今は高度成長期でもなければ、バブルでもない。人口ボーナスもない。
普通に真面目にやっていても業績は降下する。ほとんどの業界で国内市場がシュリンクする環境下で企業を引き継ぎ、成長軌道に乗せるなど容易なことではない。高速の下りエスカレーターを登るが如きである。
後継者は概して、親のお蔭で十分な教育は受けさせてもらってる。
すると、より大きな仕事ができる、安定した大企業に勤めたり、官僚や公務員になったりしたいだろう。もしも特に優秀だったならば、ステイタスの高い医者や弁護士等になって知識や技能を売って安定して暮らしたいと思うのは自然なことだ。
私も東京の高層ビルの上層階で一年中スーツを着て働くか、富士山の麓にある大企業の研究所で白衣を着て研究開発の仕事に従事したいと夢みていた。(どちらも夢破れましたが、、)
私はどちらも音痴だけど、芸術やスポーツに才能や情熱をお持ちだったにも関わらず、渋々地元に戻った方もおられる。
皆、数多くの選択肢を持ちながらも、
「誰かが火中の栗を拾わねば」
そんな思いで地元に戻ったのではないか。
これから時代の跡継ぎを我々の時代のようにネガティブに捉えるのではなく、地域活性化の担い手であり、社会的意義の高い職業だと認知していくのは重要なことだと思う。
高校、大学、大学院。同級生の多くは東京に居る。
(少なくとも東京に本部がある組織に所属している)
地方在住は少数派だ。
それだけ東京には人生を賭すに値する企業や機会が偏在しているという証左だろう。
同級生で地方に残っているのは多い順に公務員、金融機関、電力や鉄道などのインフラ系、医者、企業後継者、弁護士、たまに政治家くらいだろう。

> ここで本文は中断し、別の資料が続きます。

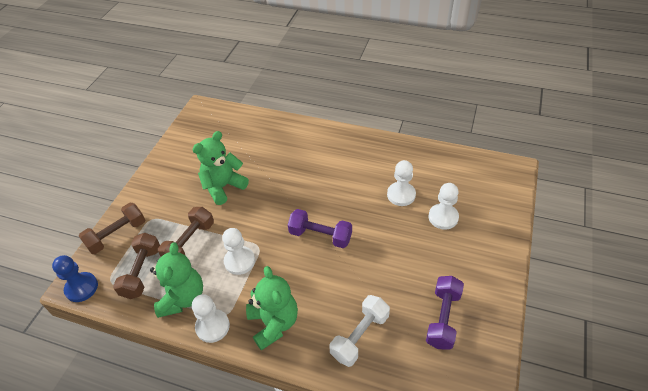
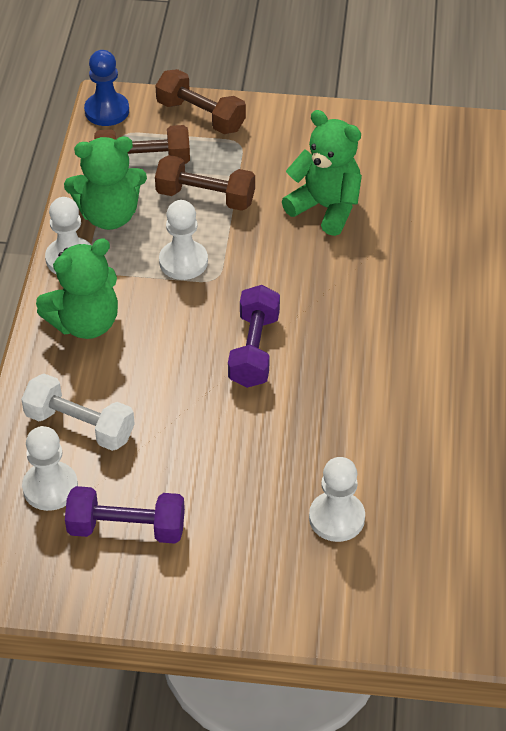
camera: 75 degrees right, 0 degrees up
(401, 195) = (374, 450): white pawn -> white pawn (50, 487)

公務員、金融機関、医師、弁護士、政治家等はとても尊くて、重要なお仕事である。しかも地方では貴重な高所得者層なので消費者としては地方のGDPに大きく貢献してくれている。
しかし、何かを生産する側ではないから事業を通してのGDPへの貢献は小さい。
やはり雇用など地方経済の担い手の中心は中小企業だと思うのだ。
しかし、長い下り坂の時代に人口減少の著しい地方で家業の後継者になるのはリスクが大きい。
それでも、地元で私が知っている若手の経営者(候補者)の皆さんは後継者、創業者の両方いらっしゃるが、皆、真面目で商売熱心な優秀な方ばかり。我々の時代よりも社会貢献意欲が高く、地方の問題を解決しようというアンビションを持った方も多い。
地方に暮らす者の一人として、そんな若き彼らを応援するのは当然だ。
もしも、私がこれまで経験したことでお役に立てることがあればすべてお伝えしたい。(もし有ればですが)私や弊社でお手伝いできる事があれば何でも協力したい。
地方に良い会社が増えれば、地元に残る人、都会からUターン、Iターンする方も増えるはずだ。
持続可能な人びとが豊かに暮らせる地域社会
これこそが我が社が実現したいビジョンだ。
そこには若きアトツギベンチャーが欠かせない。